Deputy CEO: Taxes “significantly burden” OTP Bank profitability

MNB

After an announcement of not exactly shining third-quarter results, OTP Bank deputy CEO László Bencsik stated at a press conference yesterday that fewer of its borrowers are behind on payment than at any time since the onset of the crisis – but any benefit that OTP might get from the timely repays are outweighed by taxation.

OTP’s profitability will further be hurt in 2014. Bencsik said that while risk-management costs have dropped by nearly 45% year-on-year to HUF 40 billion ($179.4 million), taxation to the bank sector increased more than 100%. “No kind of portfolio improvement can counterbalance that,” Bencsik said.

“With the full transaction tax due all year next year and mandatory free cash withdrawals, that is a significant burden in terms of the group’s profit making ability.”

The press conference followed a release of figures from OTP, which showed the bank’s consolidated third-quarter after-tax profit falling 74% to HUF 10.9 billion year-on-year due to higher risk costs in addition to a write-off at its business in Ukraine.

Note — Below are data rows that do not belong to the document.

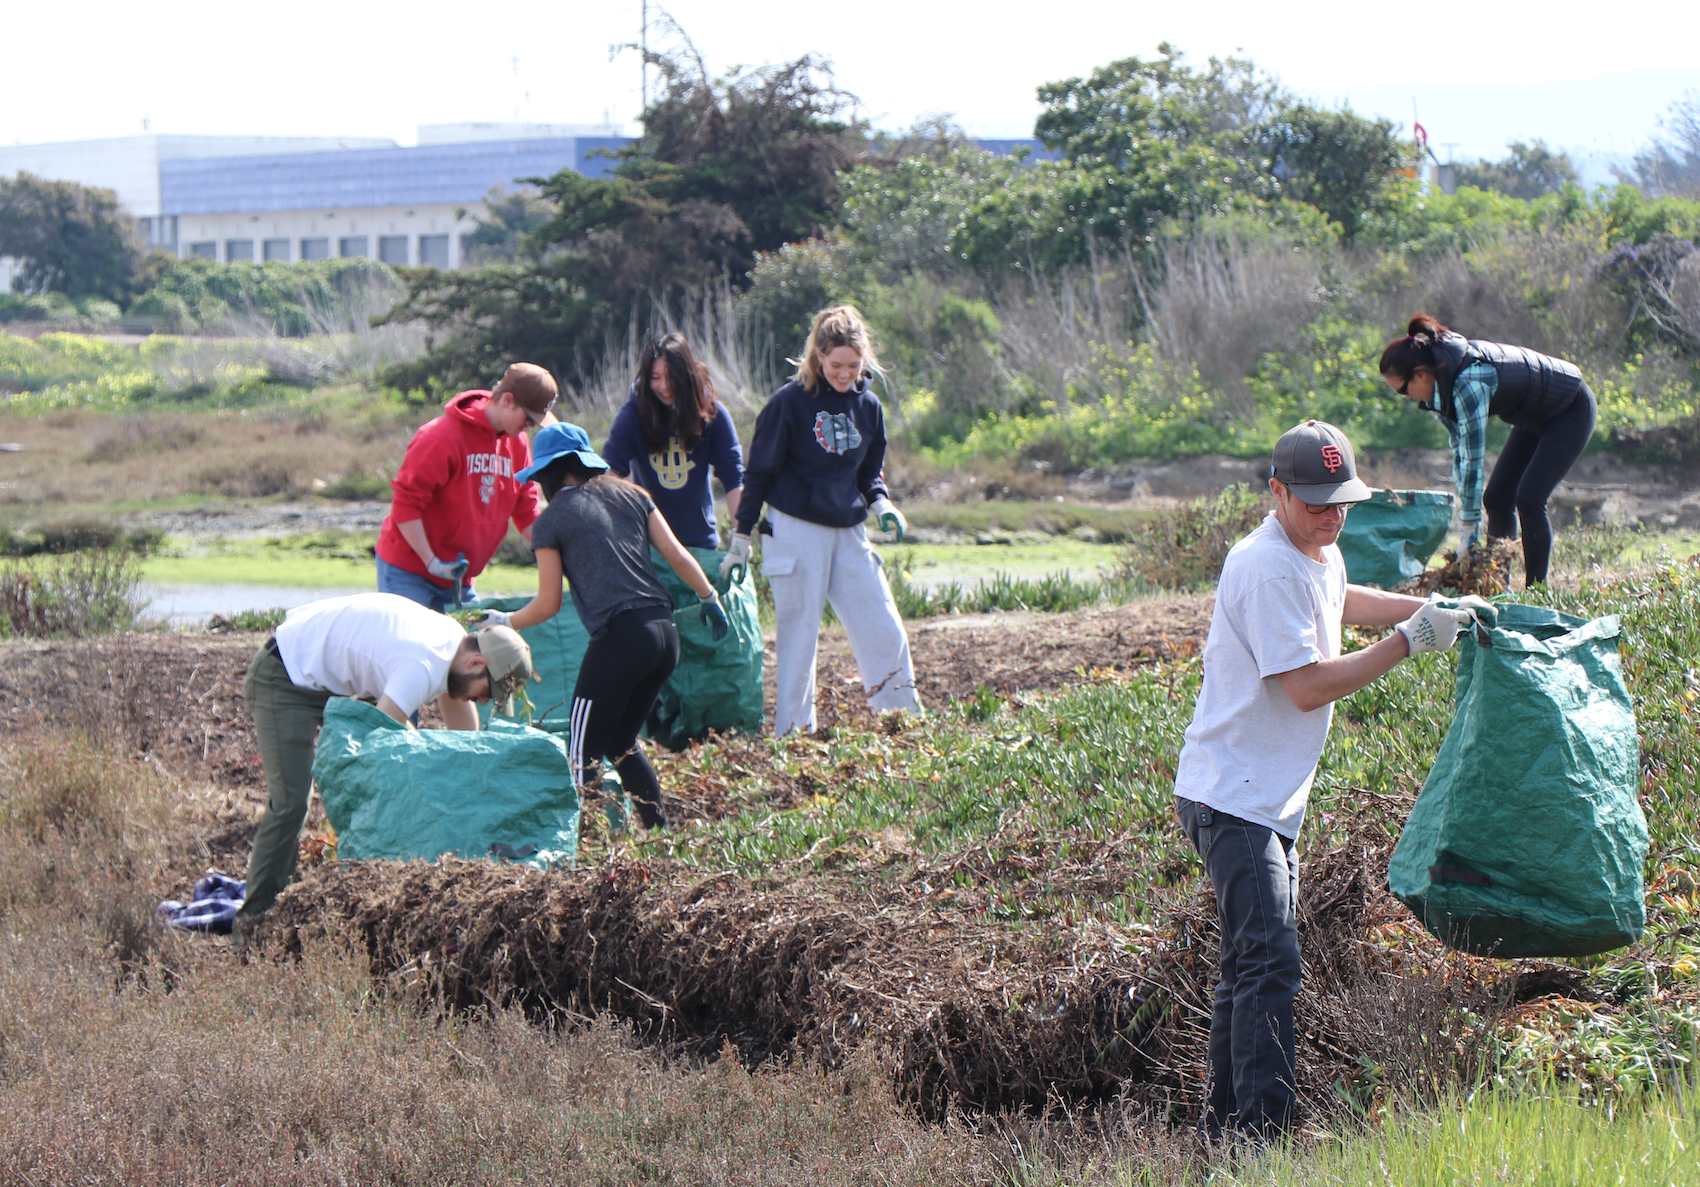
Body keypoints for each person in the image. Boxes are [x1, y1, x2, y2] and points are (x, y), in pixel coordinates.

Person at [1172, 420, 1480, 1143]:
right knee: (1273, 958)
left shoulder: (1316, 547)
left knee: (1247, 964)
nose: (1332, 516)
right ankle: (1268, 1132)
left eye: (1341, 502)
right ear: (1277, 491)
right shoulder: (1264, 566)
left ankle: (1224, 1130)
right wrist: (1409, 644)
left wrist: (1430, 612)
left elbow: (1342, 597)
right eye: (1315, 503)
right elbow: (1306, 687)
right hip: (1234, 797)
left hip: (1264, 795)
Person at [473, 423, 729, 830]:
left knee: (582, 748)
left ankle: (591, 842)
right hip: (663, 634)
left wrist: (503, 621)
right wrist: (708, 597)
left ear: (551, 474)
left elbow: (547, 604)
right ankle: (659, 835)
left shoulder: (551, 521)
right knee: (621, 741)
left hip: (622, 637)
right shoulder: (633, 496)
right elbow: (677, 556)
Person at [235, 592, 536, 927]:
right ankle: (253, 925)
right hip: (285, 674)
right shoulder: (421, 666)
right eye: (487, 692)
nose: (482, 700)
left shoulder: (453, 645)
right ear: (476, 663)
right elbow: (374, 755)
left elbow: (464, 744)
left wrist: (475, 807)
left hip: (338, 681)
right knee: (292, 803)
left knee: (407, 756)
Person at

Bencsik reported that OTP’s “risk coverage against its non-performing loans has reached a historic high and the stock of bad loans has begun to decline,” as quoted by Reuters.

The ratio of the bank’s non-performing loans, defined as those over 90 days in arrears, dropped to 20.8% at the end of the third quarter from 20.6% at the end of June.

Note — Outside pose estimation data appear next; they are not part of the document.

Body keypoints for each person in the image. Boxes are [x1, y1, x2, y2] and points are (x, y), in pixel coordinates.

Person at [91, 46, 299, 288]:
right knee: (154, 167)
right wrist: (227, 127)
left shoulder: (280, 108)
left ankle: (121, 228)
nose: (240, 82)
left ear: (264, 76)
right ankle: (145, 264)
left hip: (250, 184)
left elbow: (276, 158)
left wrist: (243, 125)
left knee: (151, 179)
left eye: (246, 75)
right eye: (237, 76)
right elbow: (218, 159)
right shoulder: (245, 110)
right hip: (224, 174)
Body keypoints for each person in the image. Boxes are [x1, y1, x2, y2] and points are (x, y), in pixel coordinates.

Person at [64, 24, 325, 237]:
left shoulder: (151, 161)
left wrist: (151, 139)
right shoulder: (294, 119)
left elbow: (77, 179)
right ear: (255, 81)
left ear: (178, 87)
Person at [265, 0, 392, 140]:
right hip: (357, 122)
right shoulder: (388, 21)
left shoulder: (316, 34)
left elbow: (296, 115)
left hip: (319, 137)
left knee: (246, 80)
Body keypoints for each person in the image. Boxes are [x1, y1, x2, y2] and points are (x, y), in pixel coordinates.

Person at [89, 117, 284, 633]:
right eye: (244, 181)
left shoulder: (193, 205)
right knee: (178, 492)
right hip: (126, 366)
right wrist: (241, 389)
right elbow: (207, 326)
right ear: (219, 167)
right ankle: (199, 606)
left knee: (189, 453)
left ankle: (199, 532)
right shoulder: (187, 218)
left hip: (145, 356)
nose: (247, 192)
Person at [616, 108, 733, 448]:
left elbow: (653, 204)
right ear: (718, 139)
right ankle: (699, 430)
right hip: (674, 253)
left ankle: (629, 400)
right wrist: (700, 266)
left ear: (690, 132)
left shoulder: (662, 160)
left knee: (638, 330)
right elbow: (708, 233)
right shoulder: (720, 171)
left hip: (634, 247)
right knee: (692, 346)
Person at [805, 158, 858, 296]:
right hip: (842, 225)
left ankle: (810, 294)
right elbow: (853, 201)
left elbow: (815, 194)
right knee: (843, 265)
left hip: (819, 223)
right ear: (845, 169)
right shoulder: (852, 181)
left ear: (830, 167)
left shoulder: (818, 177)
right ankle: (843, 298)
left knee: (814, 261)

Bencsik pointed out that “Risk coverage is at 80.6%, which is an all-time high. In the next quarters the need to form risk provisions will be lower... We have sold off non-performing loans at a profit relative to the risk provisions we had made on them. I trust we will do more such deals and prove that our provisioning had been sufficiently conservative.”

Finally, Bencsik noted that OTP Bank had lent HUF 91 billion to SMEs within the “Funding for Growth” scheme.